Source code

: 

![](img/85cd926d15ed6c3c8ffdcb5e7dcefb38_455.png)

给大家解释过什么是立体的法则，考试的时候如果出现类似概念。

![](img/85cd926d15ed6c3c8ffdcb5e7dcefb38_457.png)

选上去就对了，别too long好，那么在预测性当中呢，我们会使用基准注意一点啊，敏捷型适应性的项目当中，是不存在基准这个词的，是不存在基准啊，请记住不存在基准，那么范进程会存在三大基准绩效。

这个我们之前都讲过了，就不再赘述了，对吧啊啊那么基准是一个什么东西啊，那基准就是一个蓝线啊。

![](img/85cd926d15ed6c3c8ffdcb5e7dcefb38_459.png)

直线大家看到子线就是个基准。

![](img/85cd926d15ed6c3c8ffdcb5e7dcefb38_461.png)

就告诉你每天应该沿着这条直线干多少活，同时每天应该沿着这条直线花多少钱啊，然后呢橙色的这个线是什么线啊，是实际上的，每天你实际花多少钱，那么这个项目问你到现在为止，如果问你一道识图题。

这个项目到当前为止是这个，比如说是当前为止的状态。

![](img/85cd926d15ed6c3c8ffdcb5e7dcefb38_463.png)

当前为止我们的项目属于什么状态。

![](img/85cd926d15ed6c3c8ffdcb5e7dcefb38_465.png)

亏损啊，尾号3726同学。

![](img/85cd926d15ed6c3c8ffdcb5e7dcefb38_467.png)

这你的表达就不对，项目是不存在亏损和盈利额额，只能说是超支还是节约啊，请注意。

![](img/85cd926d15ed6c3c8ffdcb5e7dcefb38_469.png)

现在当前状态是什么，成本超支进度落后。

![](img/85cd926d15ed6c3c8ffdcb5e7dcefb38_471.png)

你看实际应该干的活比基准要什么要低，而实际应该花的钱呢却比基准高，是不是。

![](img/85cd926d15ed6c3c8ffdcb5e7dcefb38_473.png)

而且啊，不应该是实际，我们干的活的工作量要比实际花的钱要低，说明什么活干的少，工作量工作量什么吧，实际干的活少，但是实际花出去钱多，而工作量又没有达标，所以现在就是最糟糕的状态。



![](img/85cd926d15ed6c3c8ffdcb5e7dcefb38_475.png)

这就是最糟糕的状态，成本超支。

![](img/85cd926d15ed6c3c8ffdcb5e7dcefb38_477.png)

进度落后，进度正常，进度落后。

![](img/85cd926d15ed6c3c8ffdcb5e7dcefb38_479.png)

* * * * * * * * *

_To do_. State how many lines in the data above contain the string "我们干的活的工作量要比实际花的钱要低", giving only the number.

_Your solution_. 1